# YOUR GOAL
From the line containing "ceramic jug: none" to the final line of the material below, return every line exactly. Do not include pictures.

# THE RECORDS
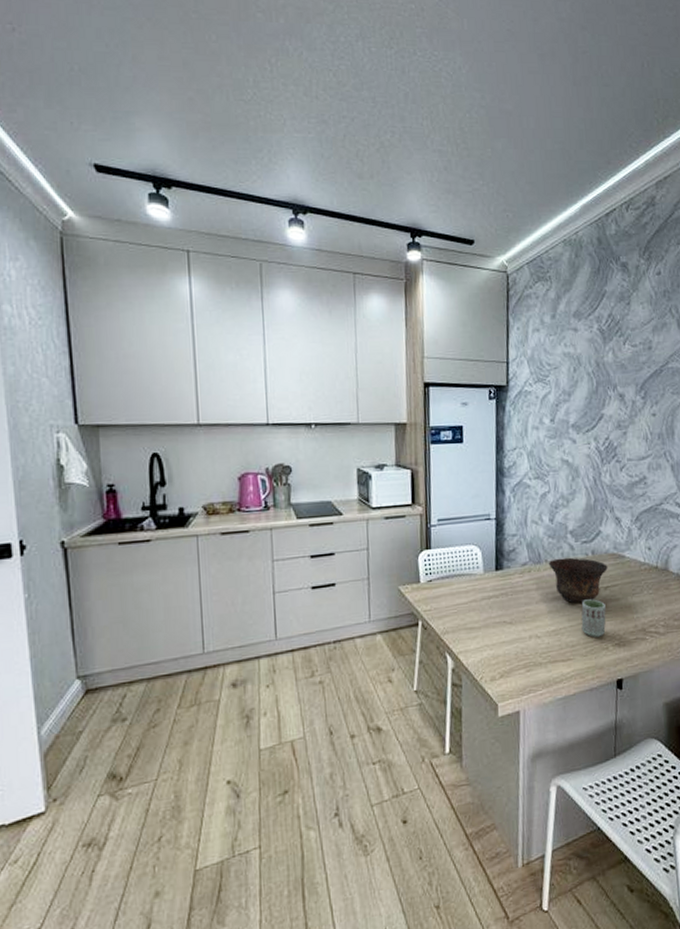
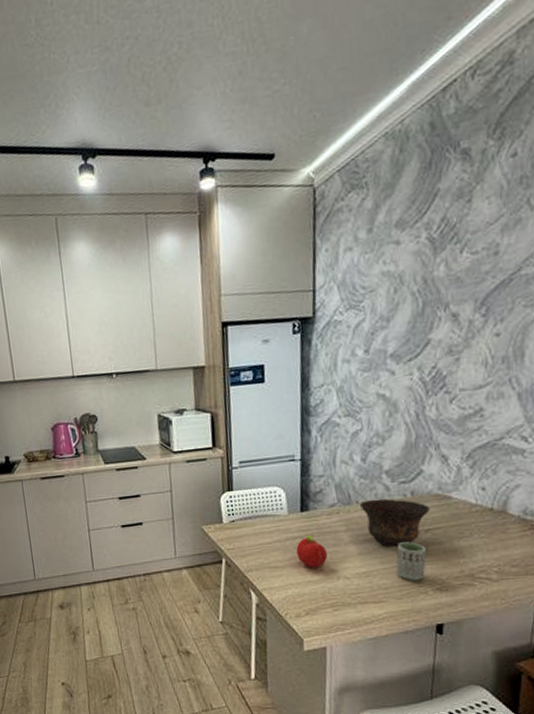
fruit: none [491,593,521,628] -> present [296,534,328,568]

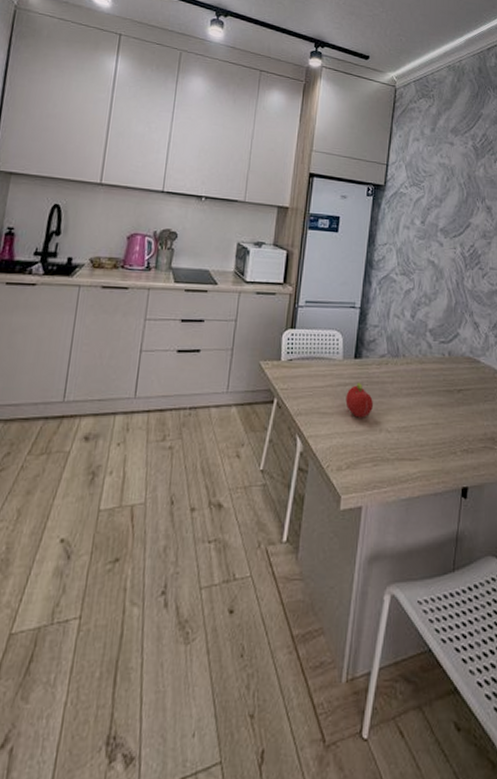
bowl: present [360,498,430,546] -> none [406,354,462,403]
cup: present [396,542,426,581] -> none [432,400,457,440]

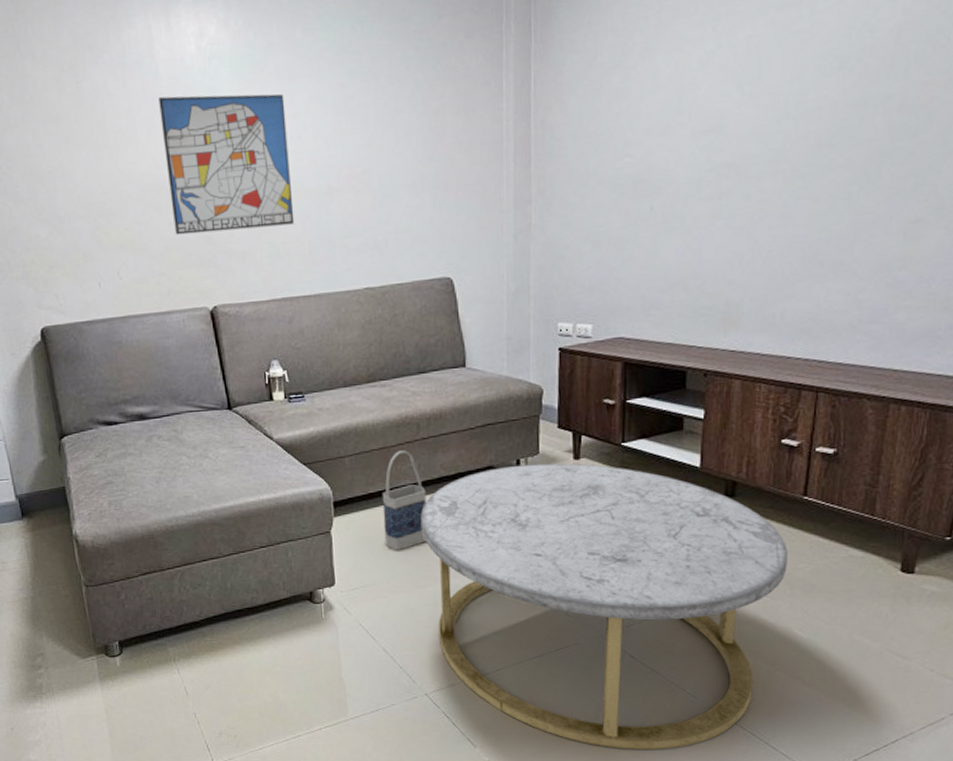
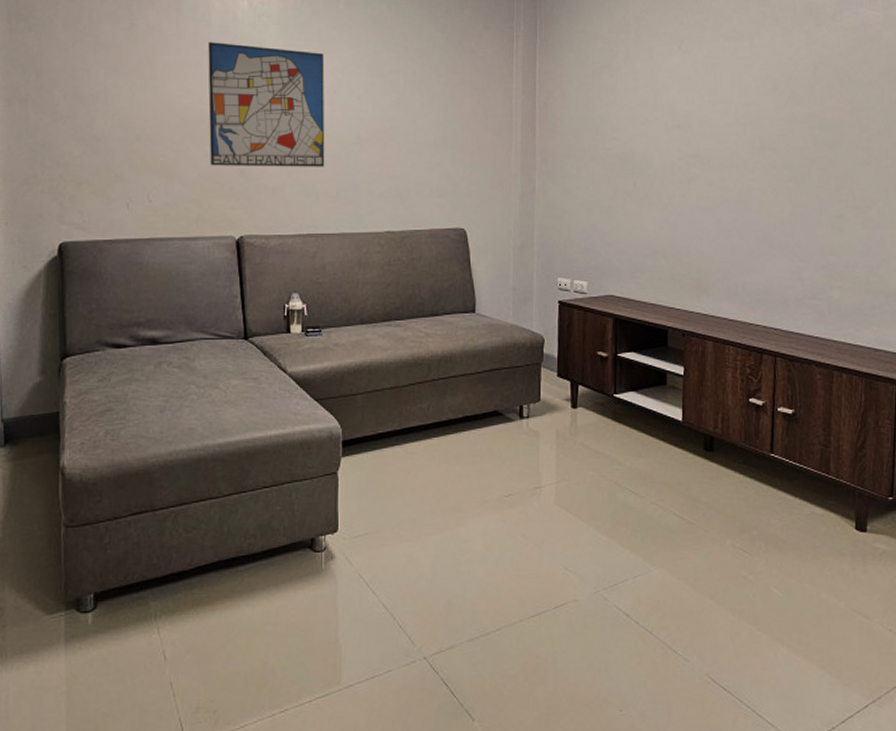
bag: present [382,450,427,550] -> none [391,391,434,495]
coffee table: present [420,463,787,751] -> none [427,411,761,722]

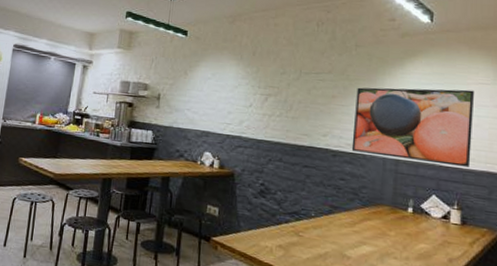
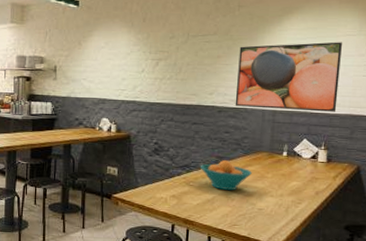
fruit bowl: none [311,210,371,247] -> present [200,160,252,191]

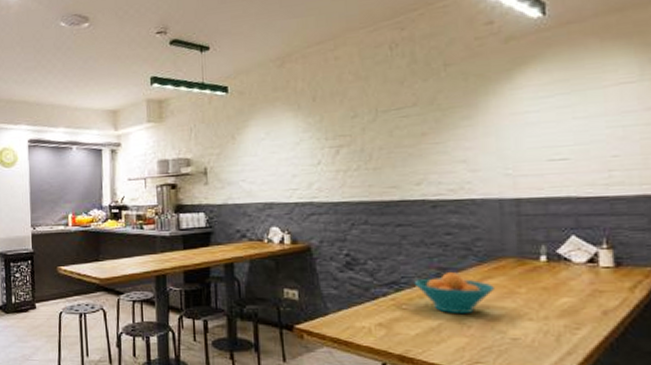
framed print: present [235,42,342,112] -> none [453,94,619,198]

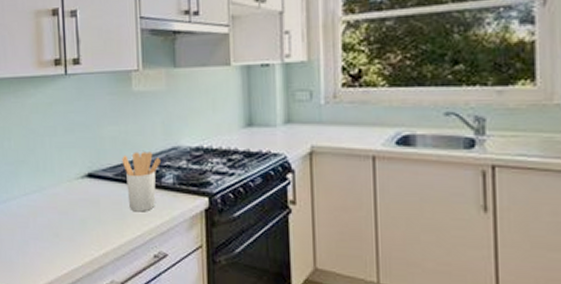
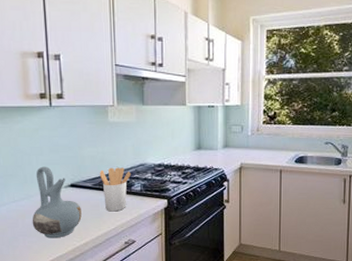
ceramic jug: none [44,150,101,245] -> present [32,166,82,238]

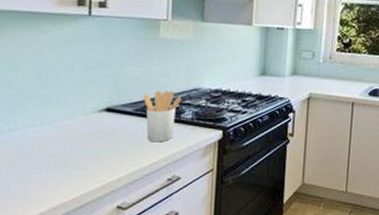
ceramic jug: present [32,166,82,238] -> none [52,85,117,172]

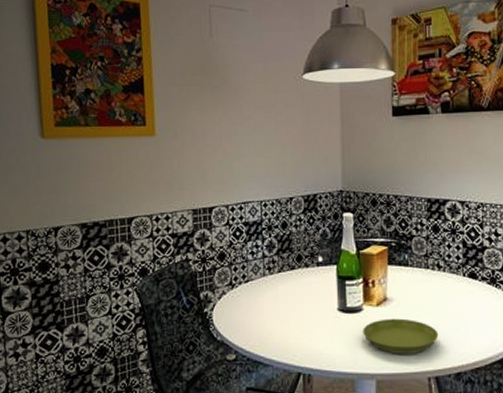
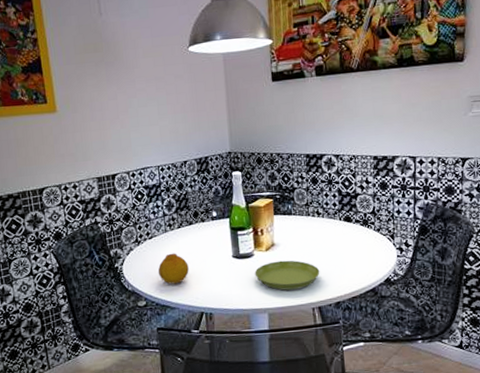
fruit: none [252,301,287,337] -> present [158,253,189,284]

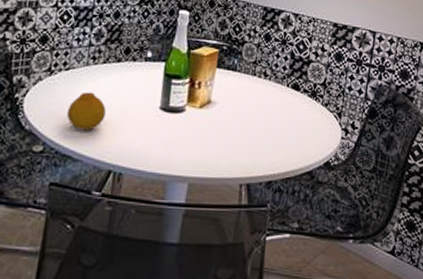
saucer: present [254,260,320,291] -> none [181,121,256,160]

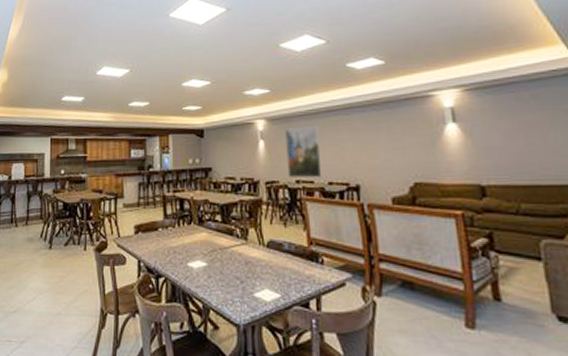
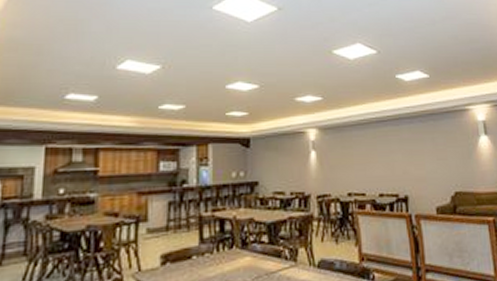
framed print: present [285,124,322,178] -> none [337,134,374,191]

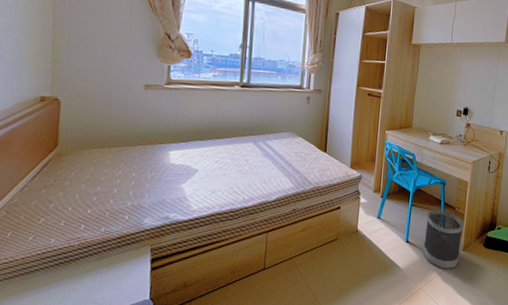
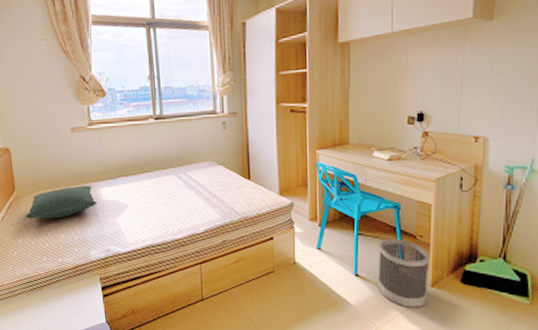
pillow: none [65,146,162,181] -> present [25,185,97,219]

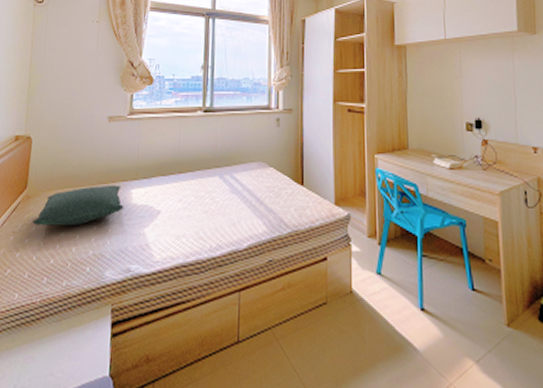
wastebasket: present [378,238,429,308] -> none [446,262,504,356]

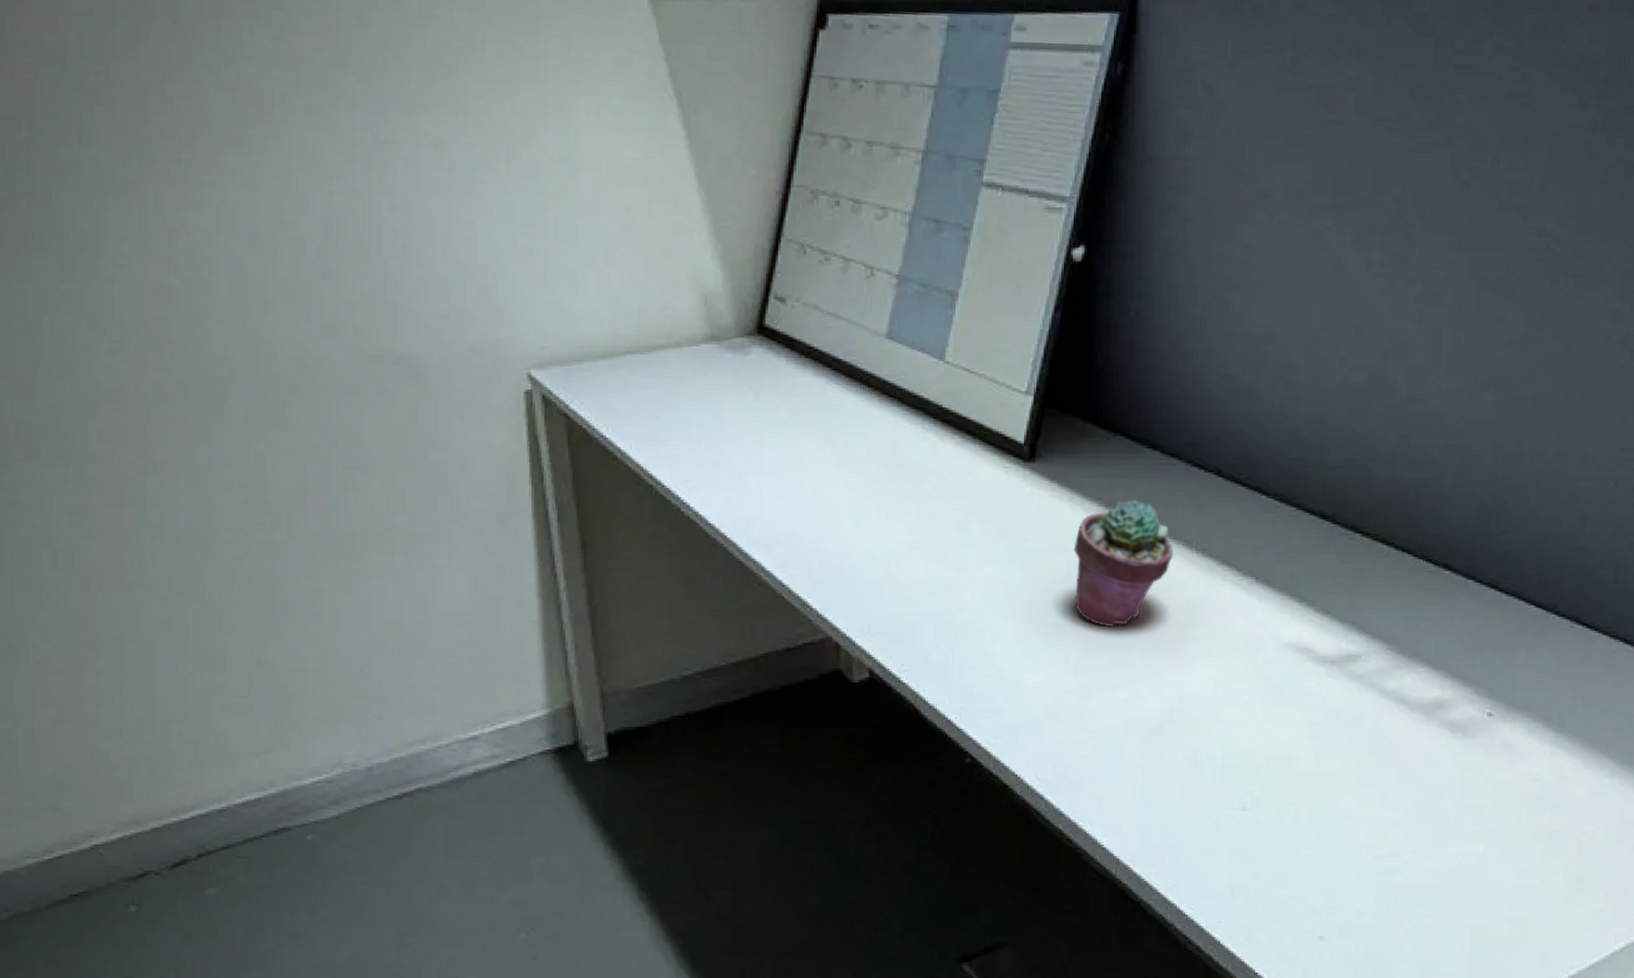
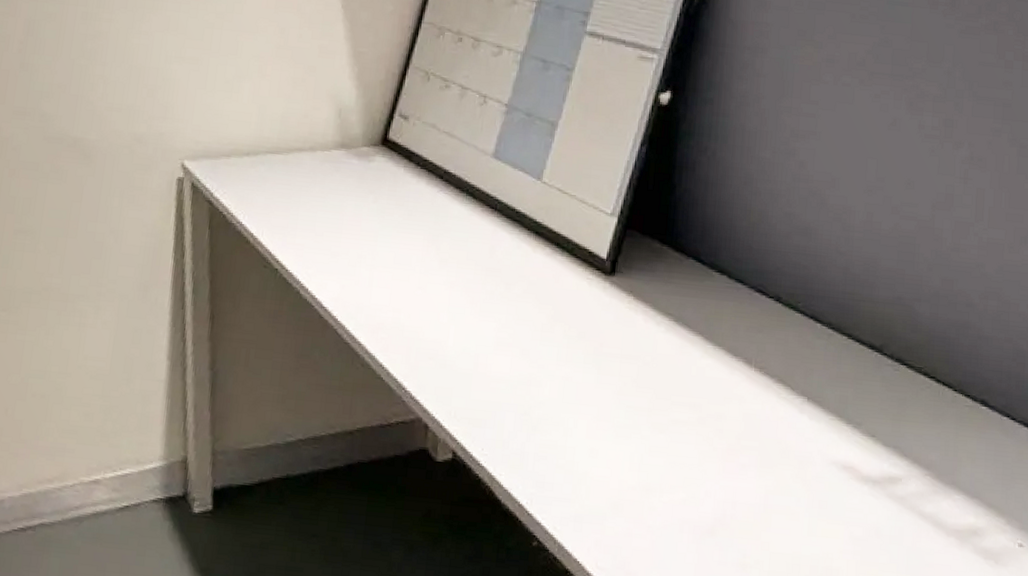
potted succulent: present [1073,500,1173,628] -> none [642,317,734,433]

# SOLUTION TO THIS PROBLEM
ceramic jug: none [44,150,101,245] -> present [32,166,82,238]

ceramic jug: present [32,166,82,238] -> none [52,85,117,172]

fruit: none [252,301,287,337] -> present [158,253,189,284]

saucer: present [254,260,320,291] -> none [181,121,256,160]

framed print: present [285,124,322,178] -> none [337,134,374,191]

pillow: none [65,146,162,181] -> present [25,185,97,219]

wastebasket: present [378,238,429,308] -> none [446,262,504,356]

potted succulent: present [1073,500,1173,628] -> none [642,317,734,433]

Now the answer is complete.